> **EXERCISE 1**
Answer these questions using the article on the San Luis Obispo protests:
(a) On what date did protesters take to the streets of San Luis Obispo?
(b) Who fact-checked Cantrell's explanation of how the protests escalated?
(c) According to Cantrell, when did officers next address the crowd?
> **EXERCISE 2**
In one to three sentences, state the reason Cantrell gives in the article on the San Luis Obispo protests for using tear gas.

On June 1, protesters took to the streets of San Luis Obispo to speak out against racial injustices in the United States. Those protesters were eventually dispersed by a contingent of law enforcement officers from local agencies, the Sheriff’s department, and the California Department of Corrections.
Mustang News photojournalist and environmental science and management graduate student Diego Rivera, who covered the June 1 protests, fact checked Cantrell’s explanation of the protests escalation.
“As far as the gas goes, we waited a long time, we negotiated a whole lot,” Cantrell said. “It was the safest way after many hours of negotiating with folks to have them be able to have their protest.”
The quote above was given by Cantrell in response to a question asking why the tear gas was necessary and if the law enforcement had any other recourse. Earlier in the news conference Cantrell said, “We tried to reach the event’s organizers but it was difficult finding out who exactly was organizing it … I did not personally talk to any of them” (4:54 of the press conference video posted by the City of San Luis Obispo).
The next time that officers addressed the crowd, according to Cantrell, was when the group of protesters exited the freeway and law enforcement issued a dispersal order.

Spatial grounding data
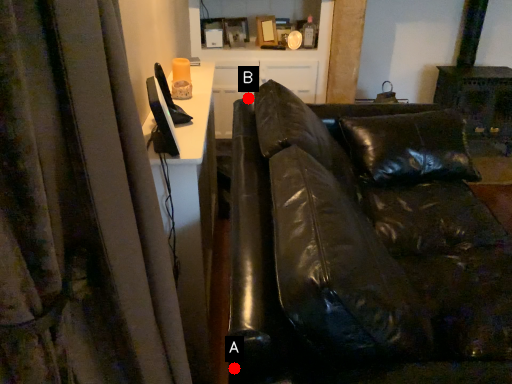
Question: Two points are circled on the image, labeled by A and B beside each circle. Among these points, which one is farthest from the camera?

Choices:
 (A) A is further
 (B) B is further

Answer: (B)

> **TASK ANSWER 1**
(a) June 1.
(b) Diego Rivera, a Mustang News photojournalist and environmental science and management graduate student.
(c) When the protesters exited the freeway and law enforcement issued a dispersal order.

> **TASK ANSWER 2**
Cantrell said they had waited a long time and negotiated a great deal. After many hours of negotiating, the gas was, in Cantrell's words, "the safest way" to let the protesters have their protest.